Please return every record exactly as written, leaving out the pictures.

### Source texts of formatted documents
┌──

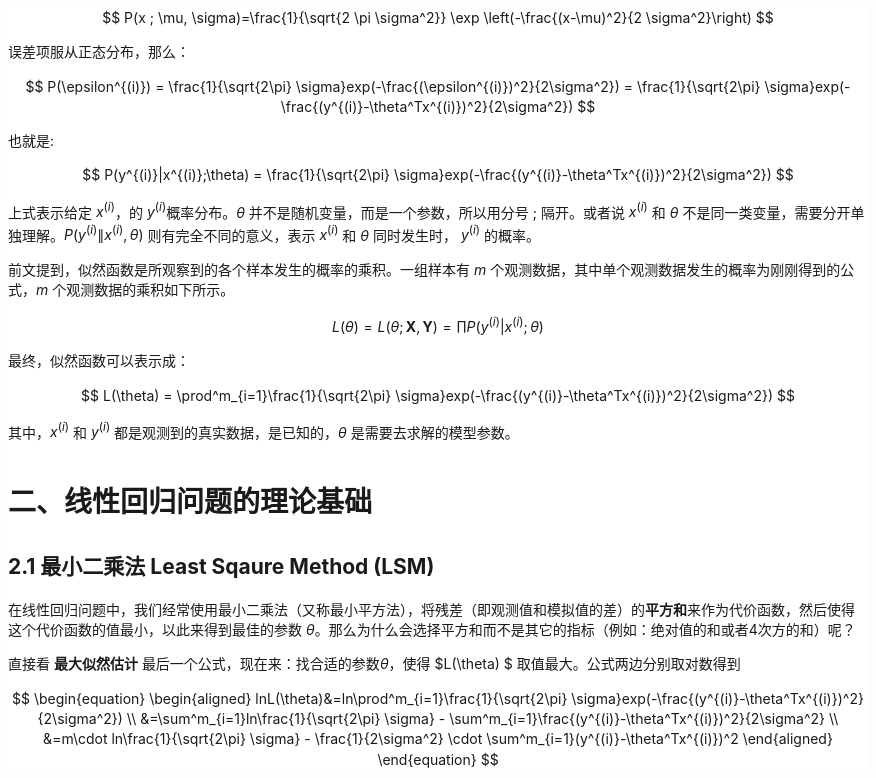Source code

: $$
P(x ; \mu, \sigma)=\frac{1}{\sqrt{2 \pi \sigma^2}} \exp \left(-\frac{(x-\mu)^2}{2 \sigma^2}\right)
$$

误差项服从正态分布，那么：

$$
P(\epsilon^{(i)}) = \frac{1}{\sqrt{2\pi} \sigma}exp(-\frac{(\epsilon^{(i)})^2}{2\sigma^2}) = \frac{1}{\sqrt{2\pi} \sigma}exp(-\frac{(y^{(i)}-\theta^Tx^{(i)})^2}{2\sigma^2})
$$

也就是:

$$
P(y^{(i)}|x^{(i)};\theta) = \frac{1}{\sqrt{2\pi} \sigma}exp(-\frac{(y^{(i)}-\theta^Tx^{(i)})^2}{2\sigma^2})
$$

上式表示给定 $x^{(i)}$，的 $y^{(i)}$概率分布。$\theta$ 并不是随机变量，而是一个参数，所以用分号 $;$ 隔开。或者说 $x^{(i)}$ 和 $\theta$ 不是同一类变量，需要分开单独理解。$P(y^{(i)}\|x^{(i)},\theta)$ 则有完全不同的意义，表示 $x^{(i)}$ 和 $\theta$ 同时发生时， $y^{(i)}$ 的概率。

前文提到，似然函数是所观察到的各个样本发生的概率的乘积。一组样本有 $m$ 个观测数据，其中单个观测数据发生的概率为刚刚得到的公式，$m$ 个观测数据的乘积如下所示。

$$
L(\theta) = L(\theta;\mathbf{X},\mathbf{Y}) = \prod P\left(y^{(i)}|x^{(i)};\theta\right)
$$

最终，似然函数可以表示成：

$$
L(\theta) = \prod^m_{i=1}\frac{1}{\sqrt{2\pi} \sigma}exp(-\frac{(y^{(i)}-\theta^Tx^{(i)})^2}{2\sigma^2})
$$

其中，$x^{(i)}$ 和 $y^{(i)}$ 都是观测到的真实数据，是已知的，$\theta$ 是需要去求解的模型参数。

# 二、线性回归问题的理论基础

## 2.1 最小二乘法 Least Sqaure Method (LSM)

在线性回归问题中，我们经常使用最小二乘法（又称最小平方法），将残差（即观测值和模拟值的差）的**平方和**来作为代价函数，然后使得这个代价函数的值最小，以此来得到最佳的参数 $\theta$。那么为什么会选择平方和而不是其它的指标（例如：绝对值的和或者4次方的和）呢？

直接看 **最大似然估计** 最后一个公式，现在来：找合适的参数$\theta$，使得 $L(\theta) $ 取值最大。公式两边分别取对数得到

$$
\begin{equation}
\begin{aligned}
lnL(\theta)&=ln\prod^m_{i=1}\frac{1}{\sqrt{2\pi} \sigma}exp(-\frac{(y^{(i)}-\theta^Tx^{(i)})^2}{2\sigma^2}) \\
&=\sum^m_{i=1}ln\frac{1}{\sqrt{2\pi} \sigma} - \sum^m_{i=1}\frac{(y^{(i)}-\theta^Tx^{(i)})^2}{2\sigma^2}  \\
&=m\cdot ln\frac{1}{\sqrt{2\pi} \sigma} - \frac{1}{2\sigma^2} \cdot \sum^m_{i=1}(y^{(i)}-\theta^Tx^{(i)})^2
\end{aligned}
\end{equation}
$$
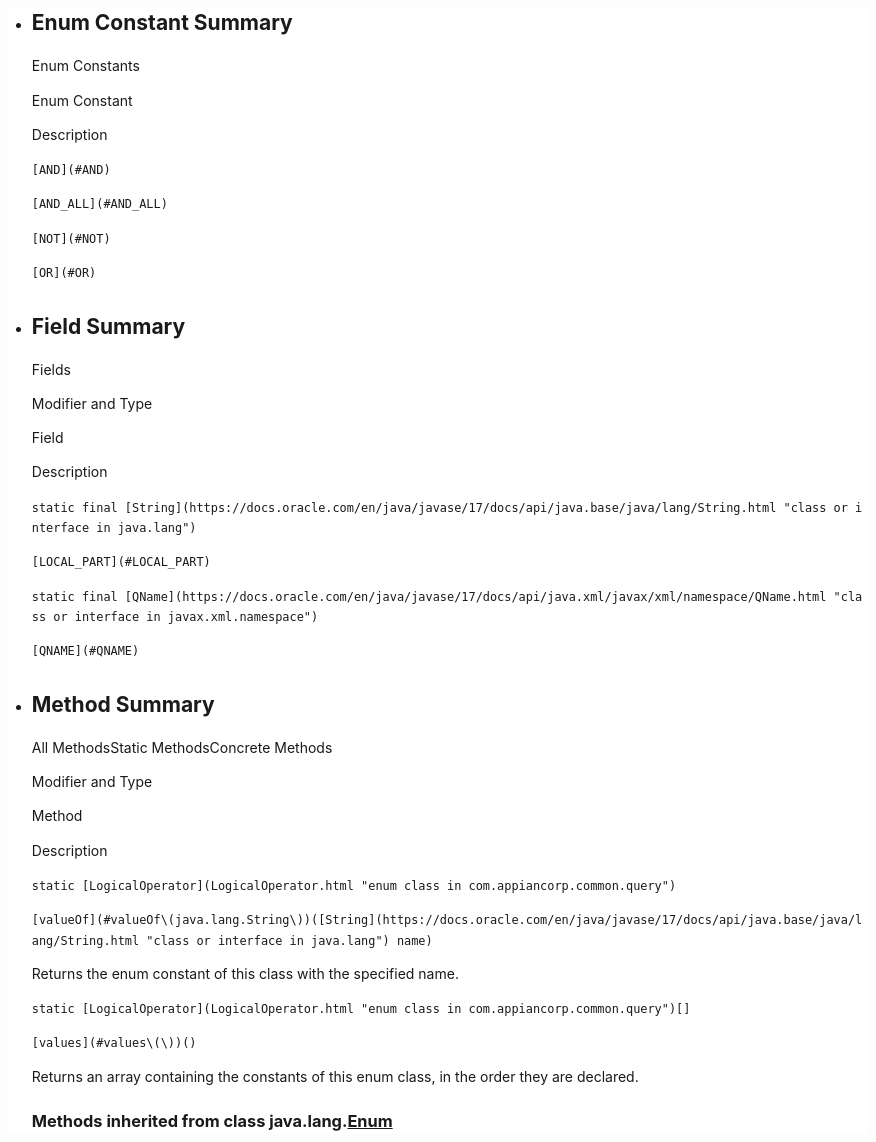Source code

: -   ## Enum Constant Summary

    Enum Constants

    Enum Constant

    Description

    `[AND](#AND)`

    `[AND_ALL](#AND_ALL)`

    `[NOT](#NOT)`

    `[OR](#OR)`

-   ## Field Summary

    Fields

    Modifier and Type

    Field

    Description

    `static final [String](https://docs.oracle.com/en/java/javase/17/docs/api/java.base/java/lang/String.html "class or interface in java.lang")`

    `[LOCAL_PART](#LOCAL_PART)`

    `static final [QName](https://docs.oracle.com/en/java/javase/17/docs/api/java.xml/javax/xml/namespace/QName.html "class or interface in javax.xml.namespace")`

    `[QNAME](#QNAME)`

-   ## Method Summary

    All MethodsStatic MethodsConcrete Methods

    Modifier and Type

    Method

    Description

    `static [LogicalOperator](LogicalOperator.html "enum class in com.appiancorp.common.query")`

    `[valueOf](#valueOf\(java.lang.String\))([String](https://docs.oracle.com/en/java/javase/17/docs/api/java.base/java/lang/String.html "class or interface in java.lang") name)`

    Returns the enum constant of this class with the specified name.

    `static [LogicalOperator](LogicalOperator.html "enum class in com.appiancorp.common.query")[]`

    `[values](#values\(\))()`

    Returns an array containing the constants of this enum class, in the order they are declared.

    ### Methods inherited from class java.lang.[Enum](https://docs.oracle.com/en/java/javase/17/docs/api/java.base/java/lang/Enum.html "class or interface in java.lang")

└──

### Response
Source code

: $$
P(x ; \mu, \sigma)=\frac{1}{\sqrt{2 \pi \sigma^2}} \exp \left(-\frac{(x-\mu)^2}{2 \sigma^2}\right)
$$

误差项服从正态分布，那么：

$$
P(\epsilon^{(i)}) = \frac{1}{\sqrt{2\pi} \sigma}exp(-\frac{(\epsilon^{(i)})^2}{2\sigma^2}) = \frac{1}{\sqrt{2\pi} \sigma}exp(-\frac{(y^{(i)}-\theta^Tx^{(i)})^2}{2\sigma^2})
$$

也就是:

$$
P(y^{(i)}|x^{(i)};\theta) = \frac{1}{\sqrt{2\pi} \sigma}exp(-\frac{(y^{(i)}-\theta^Tx^{(i)})^2}{2\sigma^2})
$$

上式表示给定 $x^{(i)}$，的 $y^{(i)}$概率分布。$\theta$ 并不是随机变量，而是一个参数，所以用分号 $;$ 隔开。或者说 $x^{(i)}$ 和 $\theta$ 不是同一类变量，需要分开单独理解。$P(y^{(i)}\|x^{(i)},\theta)$ 则有完全不同的意义，表示 $x^{(i)}$ 和 $\theta$ 同时发生时， $y^{(i)}$ 的概率。

前文提到，似然函数是所观察到的各个样本发生的概率的乘积。一组样本有 $m$ 个观测数据，其中单个观测数据发生的概率为刚刚得到的公式，$m$ 个观测数据的乘积如下所示。

$$
L(\theta) = L(\theta;\mathbf{X},\mathbf{Y}) = \prod P\left(y^{(i)}|x^{(i)};\theta\right)
$$

最终，似然函数可以表示成：

$$
L(\theta) = \prod^m_{i=1}\frac{1}{\sqrt{2\pi} \sigma}exp(-\frac{(y^{(i)}-\theta^Tx^{(i)})^2}{2\sigma^2})
$$

其中，$x^{(i)}$ 和 $y^{(i)}$ 都是观测到的真实数据，是已知的，$\theta$ 是需要去求解的模型参数。

# 二、线性回归问题的理论基础

## 2.1 最小二乘法 Least Sqaure Method (LSM)

在线性回归问题中，我们经常使用最小二乘法（又称最小平方法），将残差（即观测值和模拟值的差）的**平方和**来作为代价函数，然后使得这个代价函数的值最小，以此来得到最佳的参数 $\theta$。那么为什么会选择平方和而不是其它的指标（例如：绝对值的和或者4次方的和）呢？

直接看 **最大似然估计** 最后一个公式，现在来：找合适的参数$\theta$，使得 $L(\theta) $ 取值最大。公式两边分别取对数得到

$$
\begin{equation}
\begin{aligned}
lnL(\theta)&=ln\prod^m_{i=1}\frac{1}{\sqrt{2\pi} \sigma}exp(-\frac{(y^{(i)}-\theta^Tx^{(i)})^2}{2\sigma^2}) \\
&=\sum^m_{i=1}ln\frac{1}{\sqrt{2\pi} \sigma} - \sum^m_{i=1}\frac{(y^{(i)}-\theta^Tx^{(i)})^2}{2\sigma^2}  \\
&=m\cdot ln\frac{1}{\sqrt{2\pi} \sigma} - \frac{1}{2\sigma^2} \cdot \sum^m_{i=1}(y^{(i)}-\theta^Tx^{(i)})^2
\end{aligned}
\end{equation}
$$
Source code

: -   ## Enum Constant Summary

    Enum Constants

    Enum Constant

    Description

    `[AND](#AND)`

    `[AND_ALL](#AND_ALL)`

    `[NOT](#NOT)`

    `[OR](#OR)`

-   ## Field Summary

    Fields

    Modifier and Type

    Field

    Description

    `static final [String](https://docs.oracle.com/en/java/javase/17/docs/api/java.base/java/lang/String.html "class or interface in java.lang")`

    `[LOCAL_PART](#LOCAL_PART)`

    `static final [QName](https://docs.oracle.com/en/java/javase/17/docs/api/java.xml/javax/xml/namespace/QName.html "class or interface in javax.xml.namespace")`

    `[QNAME](#QNAME)`

-   ## Method Summary

    All MethodsStatic MethodsConcrete Methods

    Modifier and Type

    Method

    Description

    `static [LogicalOperator](LogicalOperator.html "enum class in com.appiancorp.common.query")`

    `[valueOf](#valueOf\(java.lang.String\))([String](https://docs.oracle.com/en/java/javase/17/docs/api/java.base/java/lang/String.html "class or interface in java.lang") name)`

    Returns the enum constant of this class with the specified name.

    `static [LogicalOperator](LogicalOperator.html "enum class in com.appiancorp.common.query")[]`

    `[values](#values\(\))()`

    Returns an array containing the constants of this enum class, in the order they are declared.

    ### Methods inherited from class java.lang.[Enum](https://docs.oracle.com/en/java/javase/17/docs/api/java.base/java/lang/Enum.html "class or interface in java.lang")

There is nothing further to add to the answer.